Sir Nigel’s observations resonated, so he set up 263Chat, borrowing Zimbabwe’s dialling code for the name. The social media outlet now has 130,000 followers on Twitter and 40,000 Facebook likes. It occupies the middle ground, a zone long abandoned by the Herald, the mouthpiece of Robert Mugabe’s government, and the country’s scarcely less tendentious opposition papers.
Beside the manicured lawn of a colonial-era venue in uptown Harare on a blissfully warm spring morning, Sir Nigel tells me he now has half a dozen staff handling newsgathering, editorial and advertising. 263’s posts chronicle the street protests and ruling-party infighting that are challenging Mugabe’s authority to a degree rarely seen since he took power in 1980.
As “chief storyteller”, Sir Nigel works all hours. “Admit it,” his wife recently admonished, “you’d rather be married to 263.” Sir Nigel is trying to make breakfast more often.
I’ve come to Harare to give a talk about my book. Given that it is called The Looting Machine, and that the chapter on Zimbabwe recounts how the regime has used a combination of violence and offshore secrecy to pillage the country’s diamonds, I spent a restless flight wondering how much to censor myself.

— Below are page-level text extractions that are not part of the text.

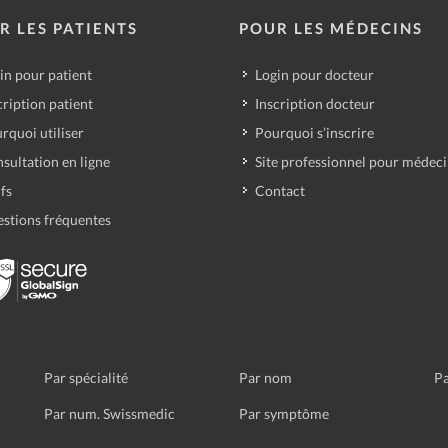
R LES PATIENTS
POUR LES MÉDECINS
in pour patient
Login pour docteur
cription patient
Inscription docteur
rquoi utiliser
Pourquoi s’inscrire
sultation en ligne
Site professionnel pour médec
ifs
Contact
stions fréquentes
Par spécialité
Par nom
Pa
Par num. Swissmedic
Par symptôme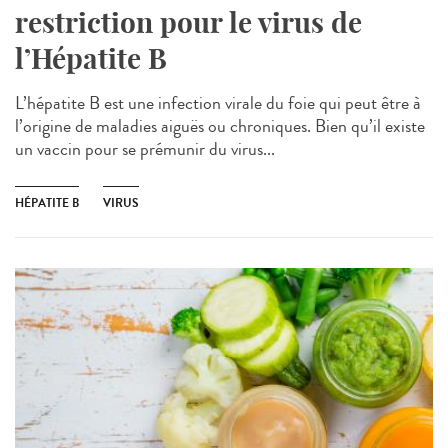
restriction pour le virus de
l’Hépatite B
L’hépatite B est une infection virale du foie qui peut être à
l’origine de maladies aiguës ou chroniques. Bien qu’il existe
un vaccin pour se prémunir du virus...
HÉPATITE B
VIRUS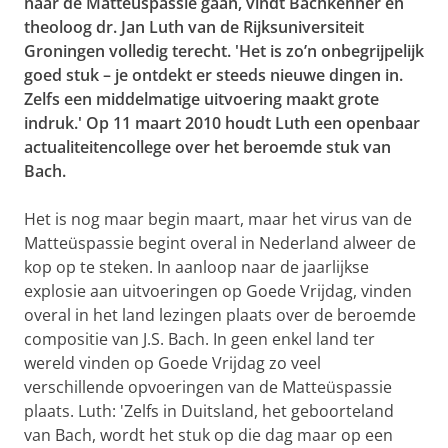
naar de Matteüspassie gaan, vindt Bachkenner en
theoloog dr. Jan Luth van de Rijksuniversiteit
Groningen volledig terecht. 'Het is zo’n onbegrijpelijk
goed stuk – je ontdekt er steeds nieuwe dingen in.
Zelfs een middelmatige uitvoering maakt grote
indruk.' Op 11 maart 2010 houdt Luth een openbaar
actualiteitencollege over het beroemde stuk van
Bach.
Het is nog maar begin maart, maar het virus van de
Matteüspassie begint overal in Nederland alweer de
kop op te steken. In aanloop naar de jaarlijkse
explosie aan uitvoeringen op Goede Vrijdag, vinden
overal in het land lezingen plaats over de beroemde
compositie van J.S. Bach. In geen enkel land ter
wereld vinden op Goede Vrijdag zo veel
verschillende opvoeringen van de Matteüspassie
plaats. Luth: 'Zelfs in Duitsland, het geboorteland
van Bach, wordt het stuk op die dag maar op een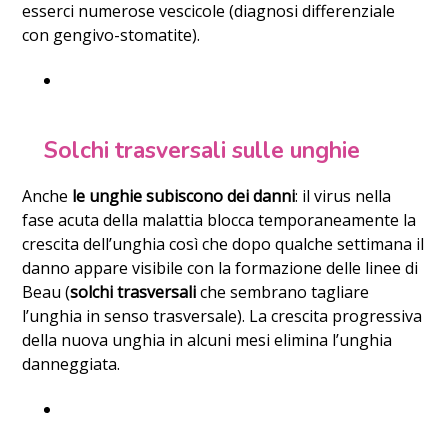
esserci numerose vescicole (diagnosi differenziale
con gengivo-stomatite).
Solchi trasversali sulle unghie
Anche
le unghie subiscono dei danni
: il virus nella
fase acuta della malattia blocca temporaneamente la
crescita dell’unghia così che dopo qualche settimana il
danno appare visibile con la formazione delle linee di
Beau (
solchi trasversali
che sembrano tagliare
l’unghia in senso trasversale). La crescita progressiva
della nuova unghia in alcuni mesi elimina l’unghia
danneggiata.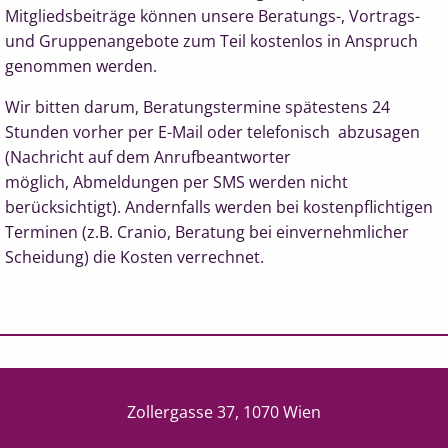
Mitgliedsbeiträge können unsere Beratungs-, Vortrags-
und Gruppenangebote zum Teil kostenlos in Anspruch
genommen werden.
Wir bitten darum, Beratungstermine spätestens 24
Stunden vorher p
er E-Mail oder telefonisch
abzusagen
(
Nachricht auf dem Anrufbeantworter
möglich,
Abmeldungen per SMS werden nicht
berücksichtigt
). Andernfalls werden bei kostenpflichtigen
Terminen (z.B. Cranio, Beratung bei einvernehmlicher
Scheidung) die Kosten verrechnet.
Zollergasse 37, 1070 Wien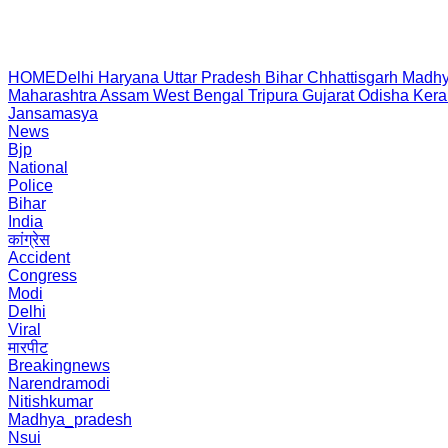
HOME
Delhi
Haryana
Uttar Pradesh
Bihar
Chhattisgarh
Madhy
Maharashtra
Assam
West Bengal
Tripura
Gujarat
Odisha
Kera
Jansamasya
News
Bjp
National
Police
Bihar
India
कांग्रेस
Accident
Congress
Modi
Delhi
Viral
मारपीट
Breakingnews
Narendramodi
Nitishkumar
Madhya_pradesh
Nsui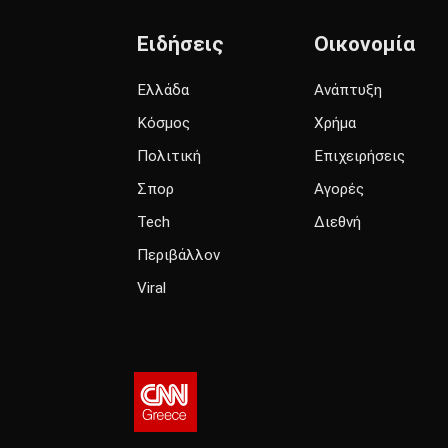
Ειδήσεις
Οικονομία
Ελλάδα
Ανάπτυξη
Κόσμος
Χρήμα
Πολιτική
Επιχειρήσεις
Σπορ
Αγορές
Tech
Διεθνή
Περιβάλλον
Viral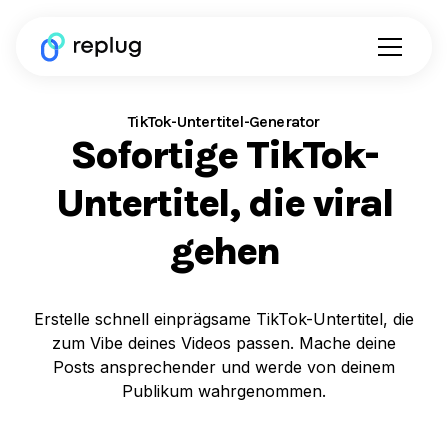
TikTok-Untertitel-Generator
Sofortige TikTok-
Untertitel, die viral
gehen
Erstelle schnell einprägsame TikTok-Untertitel, die
zum Vibe deines Videos passen. Mache deine
Posts ansprechender und werde von deinem
Publikum wahrgenommen.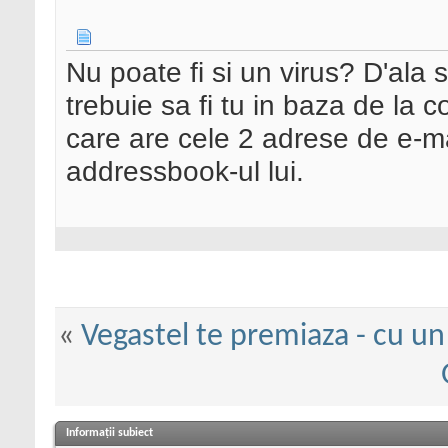
Nu poate fi si un virus? D'ala
trebuie sa fi tu in baza de la 
care are cele 2 adrese de e-mai
addressbook-ul lui.
«
Vegastel te premiaza - cu un
Informații subiect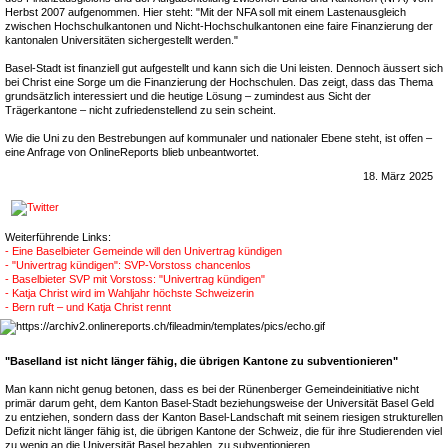
Herbst 2007 aufgenommen. Hier steht: "Mit der NFA soll mit einem Lastenausgleich
zwischen Hochschulkantonen und Nicht-Hochschulkantonen eine faire Finanzierung der
kantonalen Universitäten sichergestellt werden."
Basel-Stadt ist finanziell gut aufgestellt und kann sich die Uni leisten. Dennoch äussert sich
bei Christ eine Sorge um die Finanzierung der Hochschulen. Das zeigt, dass das Thema
grundsätzlich interessiert und die heutige Lösung – zumindest aus Sicht der
Trägerkantone – nicht zufriedenstellend zu sein scheint.
Wie die Uni zu den Bestrebungen auf kommunaler und nationaler Ebene steht, ist offen –
eine Anfrage von OnlineReports blieb unbeantwortet.
18. März 2025
Weiterführende Links:
- Eine Baselbieter Gemeinde will den Univertrag kündigen
- "Univertrag kündigen": SVP-Vorstoss chancenlos
- Baselbieter SVP mit Vorstoss: "Univertrag kündigen"
- Katja Christ wird im Wahljahr höchste Schweizerin
- Bern ruft – und Katja Christ rennt
"Baselland ist nicht länger fähig, die übrigen Kantone zu subventionieren"
Man kann nicht genug betonen, dass es bei der Rünenberger Gemeindeinitiative nicht
primär darum geht, dem Kanton Basel-Stadt beziehungsweise der Universität Basel Geld
zu entziehen, sondern dass der Kanton Basel-Landschaft mit seinem riesigen strukturellen
Defizit nicht länger fähig ist, die übrigen Kantone der Schweiz, die für ihre Studierenden viel
zu wenig an die Universität Basel bezahlen, zu subventionieren.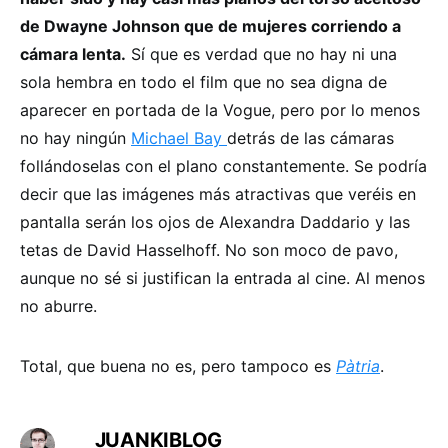
de Dwayne Johnson que de mujeres corriendo a
cámara lenta.
Sí que es verdad que no hay ni una
sola hembra en todo el film que no sea digna de
aparecer en portada de la Vogue, pero por lo menos
no hay ningún
Michael Bay
detrás de las cámaras
follándoselas con el plano constantemente. Se podría
decir que las imágenes más atractivas que veréis en
pantalla serán los ojos de Alexandra Daddario y las
tetas de David Hasselhoff. No son moco de pavo,
aunque no sé si justifican la entrada al cine. Al menos
no aburre.
Total, que buena no es, pero tampoco es
Pàtria
.
JUANKIBLOG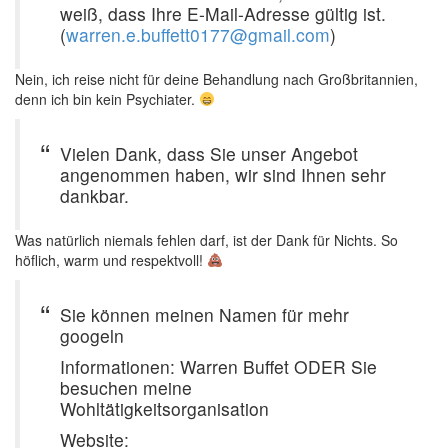
weiß, dass Ihre E-Mail-Adresse gültig ist.
(
warren.e.buffett0177@gmail.com
)
Nein, ich reise nicht für deine Behandlung nach Großbritannien,
denn ich bin kein Psychiater.
Vielen Dank, dass Sie unser Angebot
angenommen haben, wir sind Ihnen sehr
dankbar.
Was natürlich niemals fehlen darf, ist der Dank für Nichts. So
höflich, warm und respektvoll!
Sie können meinen Namen für mehr
googeln
Informationen: Warren Buffet ODER Sie
besuchen meine
Wohltätigkeitsorganisation
Website: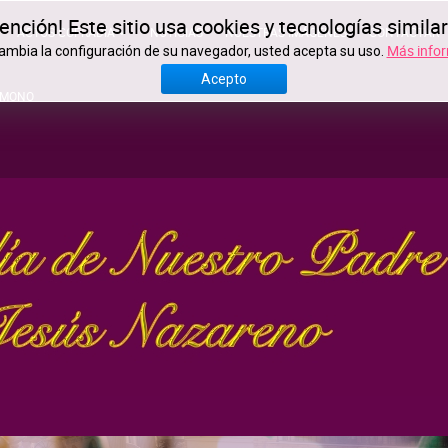
ención! Este sitio usa cookies y tecnologías simila
ACTOS COFRADÍA
NOTICIAS
NUESTRAS IMÁGENES
CONTACTAR
Más info
cambia la configuración de su navegador, usted acepta su uso.
Acepto
IMONO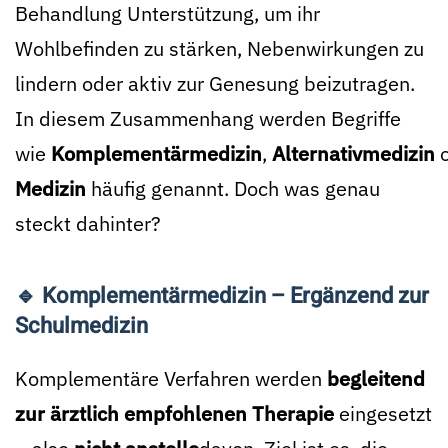
Behandlung Unterstützung, um ihr
Wohlbefinden zu stärken, Nebenwirkungen zu
lindern oder aktiv zur Genesung beizutragen.
In diesem Zusammenhang werden Begriffe
wie
Komplementärmedizin
,
Alternativmedizin
o
Medizin
häufig genannt. Doch was genau
steckt dahinter?
🔹 Komplementärmedizin – Ergänzend zur
Schulmedizin
Komplementäre Verfahren werden
begleitend
zur ärztlich empfohlenen Therapie
eingesetzt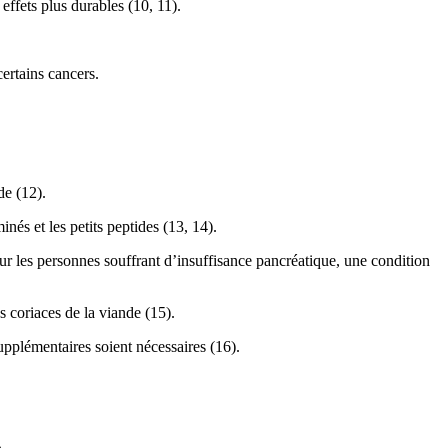
ffets plus durables (10, 11).
certains cancers.
de (12).
és et les petits peptides (13, 14).
our les personnes souffrant d’insuffisance pancréatique, une condition
 coriaces de la viande (15).
upplémentaires soient nécessaires (16).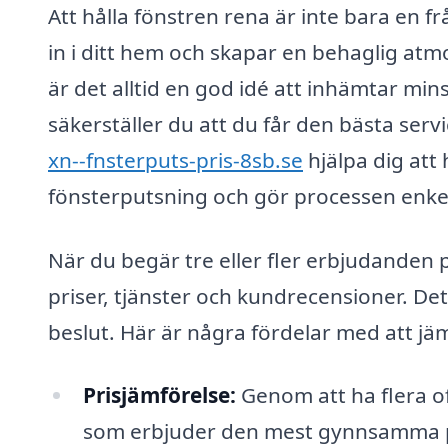
Att hålla fönstren rena är inte bara en f
in i ditt hem och skapar en behaglig atm
är det alltid en god idé att inhämtar mins
säkerställer du att du får den bästa serv
xn--fnsterputs-pris-8sb.se
hjälpa dig att 
fönsterputsning och gör processen enkel
När du begär tre eller fler erbjudanden 
priser, tjänster och kundrecensioner. Dett
beslut. Här är några fördelar med att jäm
Prisjämförelse:
Genom att ha flera of
som erbjuder den mest gynnsamma pr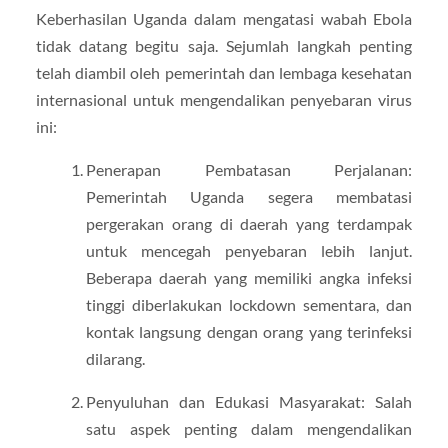
Keberhasilan Uganda dalam mengatasi wabah Ebola
tidak datang begitu saja. Sejumlah langkah penting
telah diambil oleh pemerintah dan lembaga kesehatan
internasional untuk mengendalikan penyebaran virus
ini:
Penerapan Pembatasan Perjalanan:
Pemerintah Uganda segera membatasi
pergerakan orang di daerah yang terdampak
untuk mencegah penyebaran lebih lanjut.
Beberapa daerah yang memiliki angka infeksi
tinggi diberlakukan lockdown sementara, dan
kontak langsung dengan orang yang terinfeksi
dilarang.
Penyuluhan dan Edukasi Masyarakat: Salah
satu aspek penting dalam mengendalikan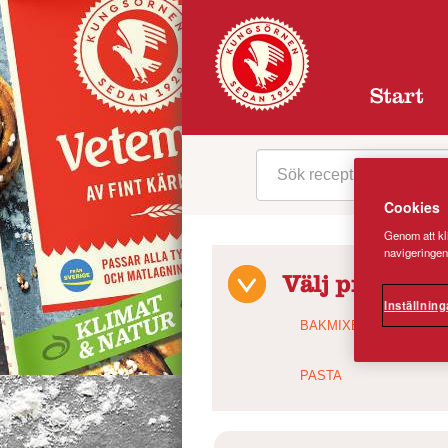
Start
Cookies
Genom att kli
navigeringen
Välj produktk
Inställning
BAKMIXER
PASTA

Zimbabwe is not North Korea. But everyone I talk to assumes the audience will include an informant for Mugabe’s secret police. The Central Intelligence Organisation reports directly to the president, a man who once declared he had “degrees in violence”. Critics have a way of vanishing. Either that, or their cars “crash” in improbable ways. A local journalist tells me about a call he recently received from what Zimbabweans call “The System”. By that, he means the shadow state comprising the presidency, the ruling party, the security forces and the CIO — precisely the people looting the diamonds. The voice warned the journalist that a “tragedy” might befall his family if he carried on writing critical articles. He has no intention of desisting. But his face wears a troubled expression as he remembers the call. “It plants a seed,” he says.
Hot Springs looks tepid. The low-hanging stones in the scrubland have been plucked. Most of the miners have departed, along with the prostitutes and smugglers.
In the end, after hearing tales of what Zimbabweans have endured in order to tell the truth to power, I blurt it all out. I’m ashamed of having hesitated but comprehend a little more clearly how such regimes muzzle dissent.
We reach Christmas Pass after dark. I’ve made the trip before, three years ago, and remember the magnificent vistas of the slopes that sweep down to the diamond fields, now concealed by the night, like sleeping elephants.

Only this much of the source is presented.